= Richard A. Thulborn =

British paleontologist

Richard Anthony (Tony) Thulborn (1940–2025) was a British-born Australian paleontologist known for his pioneering research on dinosaur tracks and the palaeobiology of prehistoric vertebrates. He is recognized as one of the most productive paleontologists of his time and a leading expert in vertebrate ichnology.

==Career==

In 1976, Thulborn joined Dr Mary Wade and a team of volunteers to excavate the Lark Quarry dinosaur tracksite, located near Winton, Queensland. Their work uncovered what remains the world’s only known evidence of a dinosaur stampede, published in 1984, which captivated scientists and the public alike. He later critically reassessed these findings in Lark Quarry Revisited (2013), demonstrating rigorous methods in ichnological interpretation. His work helped secure the site’s inclusion on the Australian National Heritage List in 2004, ensuring its preservation for research and public education.

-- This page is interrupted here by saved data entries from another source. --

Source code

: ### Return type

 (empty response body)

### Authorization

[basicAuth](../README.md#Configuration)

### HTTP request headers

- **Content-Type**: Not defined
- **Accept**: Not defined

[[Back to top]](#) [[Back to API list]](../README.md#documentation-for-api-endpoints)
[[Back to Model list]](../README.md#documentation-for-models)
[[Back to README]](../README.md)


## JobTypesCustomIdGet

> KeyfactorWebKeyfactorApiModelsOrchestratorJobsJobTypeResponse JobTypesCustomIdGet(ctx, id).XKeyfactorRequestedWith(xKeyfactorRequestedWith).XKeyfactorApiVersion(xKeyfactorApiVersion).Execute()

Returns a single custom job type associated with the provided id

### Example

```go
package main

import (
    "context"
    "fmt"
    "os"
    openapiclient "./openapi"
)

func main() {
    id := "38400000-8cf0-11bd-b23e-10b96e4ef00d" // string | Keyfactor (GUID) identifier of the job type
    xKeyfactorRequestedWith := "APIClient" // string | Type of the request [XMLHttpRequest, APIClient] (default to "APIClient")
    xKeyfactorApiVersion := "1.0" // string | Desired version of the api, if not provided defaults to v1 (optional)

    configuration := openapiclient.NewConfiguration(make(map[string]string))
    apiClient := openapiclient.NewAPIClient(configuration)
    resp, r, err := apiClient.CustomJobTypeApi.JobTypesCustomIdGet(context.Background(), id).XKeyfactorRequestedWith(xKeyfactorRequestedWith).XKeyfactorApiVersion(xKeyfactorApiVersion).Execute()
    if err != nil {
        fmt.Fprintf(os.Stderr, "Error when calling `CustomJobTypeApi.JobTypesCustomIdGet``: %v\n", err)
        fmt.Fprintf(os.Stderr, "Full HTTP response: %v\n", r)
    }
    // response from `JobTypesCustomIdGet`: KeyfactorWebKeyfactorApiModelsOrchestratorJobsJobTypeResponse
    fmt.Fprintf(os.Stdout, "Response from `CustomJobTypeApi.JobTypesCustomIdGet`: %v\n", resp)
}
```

In 1982, Thulborn debunked the purported plesiosaur embryos discovered by Harry Govier Seeley. Thulborn concluded that Seeley's supposed embryos were actually nodules of mudstone and shale derived from sediments that once filled in a crustacean burrow system and were not even animal body fossils.

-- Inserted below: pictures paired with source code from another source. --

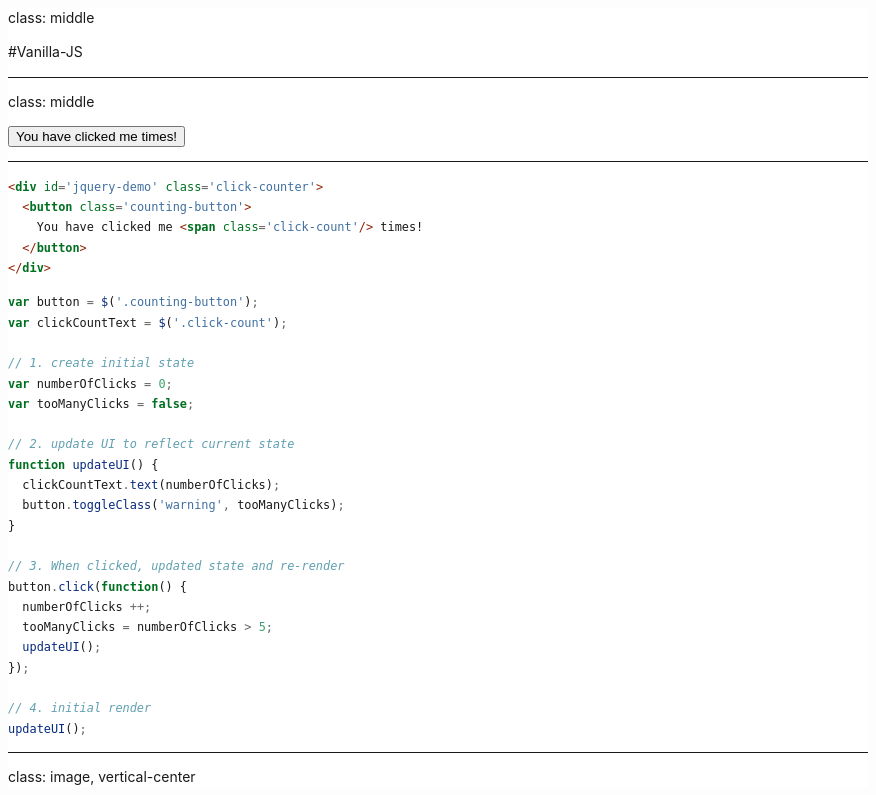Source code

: class: middle

#Vanilla-JS

---
class: middle

<div id='jquery-demo' class='click-counter'>
  <button class='counting-button'>
    You have clicked me <span class='click-count'></span> times!
  </button>
</div>


---

```html
<div id='jquery-demo' class='click-counter'>
  <button class='counting-button'>
    You have clicked me <span class='click-count'/> times!
  </button>
</div>
```


```javascript
var button = $('.counting-button');
var clickCountText = $('.click-count');

// 1. create initial state
var numberOfClicks = 0;
var tooManyClicks = false;

// 2. update UI to reflect current state
function updateUI() {
  clickCountText.text(numberOfClicks);
  button.toggleClass('warning', tooManyClicks);
}

// 3. When clicked, updated state and re-render
button.click(function() {
  numberOfClicks ++;
  tooManyClicks = numberOfClicks > 5;
  updateUI();
});

// 4. initial render
updateUI();
```
---

class: image, vertical-center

Thulborn’s research also included dinosaur locomotion, thermoregulation, tooth wear, jaw action, reproduction, and palaeobiology across diverse taxa. He investigated the evolutionary relationships of birds and theropods, including studies on Archaeopteryx, digit homology, and flight mechanics.

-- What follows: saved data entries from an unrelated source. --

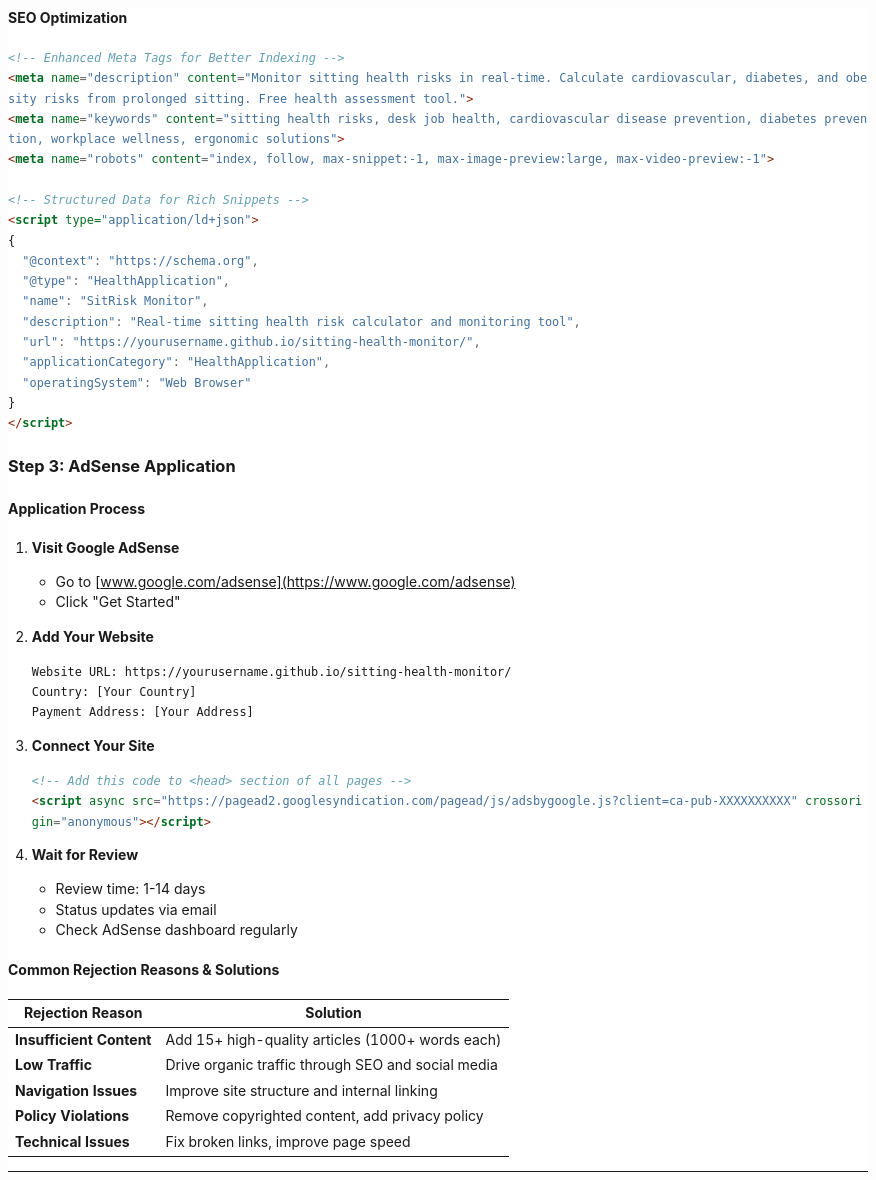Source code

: #### SEO Optimization
```html
<!-- Enhanced Meta Tags for Better Indexing -->
<meta name="description" content="Monitor sitting health risks in real-time. Calculate cardiovascular, diabetes, and obesity risks from prolonged sitting. Free health assessment tool.">
<meta name="keywords" content="sitting health risks, desk job health, cardiovascular disease prevention, diabetes prevention, workplace wellness, ergonomic solutions">
<meta name="robots" content="index, follow, max-snippet:-1, max-image-preview:large, max-video-preview:-1">

<!-- Structured Data for Rich Snippets -->
<script type="application/ld+json">
{
  "@context": "https://schema.org",
  "@type": "HealthApplication",
  "name": "SitRisk Monitor",
  "description": "Real-time sitting health risk calculator and monitoring tool",
  "url": "https://yourusername.github.io/sitting-health-monitor/",
  "applicationCategory": "HealthApplication",
  "operatingSystem": "Web Browser"
}
</script>
```

### Step 3: AdSense Application

#### Application Process
1. **Visit Google AdSense**
   - Go to [www.google.com/adsense](https://www.google.com/adsense)
   - Click "Get Started"

2. **Add Your Website**
   ```
   Website URL: https://yourusername.github.io/sitting-health-monitor/
   Country: [Your Country]
   Payment Address: [Your Address]
   ```

3. **Connect Your Site**
   ```html
   <!-- Add this code to <head> section of all pages -->
   <script async src="https://pagead2.googlesyndication.com/pagead/js/adsbygoogle.js?client=ca-pub-XXXXXXXXXX" crossorigin="anonymous"></script>
   ```

4. **Wait for Review**
   - Review time: 1-14 days
   - Status updates via email
   - Check AdSense dashboard regularly

#### Common Rejection Reasons & Solutions
| Rejection Reason | Solution |
|------------------|----------|
| **Insufficient Content** | Add 15+ high-quality articles (1000+ words each) |
| **Low Traffic** | Drive organic traffic through SEO and social media |
| **Navigation Issues** | Improve site structure and internal linking |
| **Policy Violations** | Remove copyrighted content, add privacy policy |
| **Technical Issues** | Fix broken links, improve page speed |

---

Thulborn also made important contributions to understanding Australia’s prehistoric vertebrate diversity, including mammal-like reptiles, dicynodonts, Triassic vertebrate faunas, plesiosaurs, and coprolites. His critical approach and publications influenced both Australian and international palaeontology.

==Honours==

Thulborn was instrumental in securing recognition for Australia’s fossil heritage. He was widely respected for his scholarship and mentorship.

==Death==

Richard Anthony Thulborn died on 22 July 2025, aged 81.

==Selected publications==

Thulborn, R.A., & Wade, M. (1984). Dinosaur trackways in the Winton Formation (Mid-Cretaceous) of Queensland. Memoirs of the Queensland Museum, 21, 123–141.

Thulborn, R.A. (1984). Preferred gaits of bipedal dinosaurs. Historical Biology, 2(1), 17–32.

Thulborn, R.A. (1990). Dinosaur Tracks. Chapman & Hall.

Thulborn, R.A. (2007). Dinosaur Stampede in the Cretaceous of Queensland. Historical Biology, 19(1), 95–106.

Thulborn, R.A. (2013). Lark Quarry revisited: a critique of methods used to identify a large dinosaurian track-maker, Winton Formation. Historical Biology, 25, 203–219.

Thulborn, R.A. (2009). Tooth wear and jaw action in the Triassic ornithischian dinosaur Fabrosaurus. Historical Biology, 21, 19–33.

Thulborn, R.A. (2008). The avian relationships of Archaeopteryx, and the origin of birds. Journal of Vertebrate Paleontology, 28, 1–16.

Thulborn, R.A., & Turner, S. (2003). The last dicynodont: an Australian Cretaceous relict. Palaeontology, 46, 1–14.

Thulborn, R.A. (1973). Thermoregulation in dinosaurs. Lethaia, 6, 225–230.